**Work instruction**
Pick out every line in the rows below that contains the string "https", and copy each of those lines.

**Items listed in a dataset**

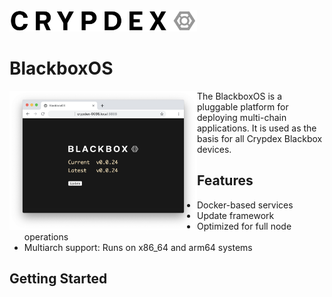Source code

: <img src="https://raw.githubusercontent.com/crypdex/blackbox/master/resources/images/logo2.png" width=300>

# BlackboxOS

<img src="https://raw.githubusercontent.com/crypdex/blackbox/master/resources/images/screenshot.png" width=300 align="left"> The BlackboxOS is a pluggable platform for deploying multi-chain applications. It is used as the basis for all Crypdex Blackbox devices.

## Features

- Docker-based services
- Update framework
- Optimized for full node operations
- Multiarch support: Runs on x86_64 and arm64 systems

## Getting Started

**Answer to this task**
: <img src="https://raw.githubusercontent.com/crypdex/blackbox/master/resources/images/logo2.png" width=300>
<img src="https://raw.githubusercontent.com/crypdex/blackbox/master/resources/images/screenshot.png" width=300 align="left"> The BlackboxOS is a pluggable platform for deploying multi-chain applications. It is used as the basis for all Crypdex Blackbox devices.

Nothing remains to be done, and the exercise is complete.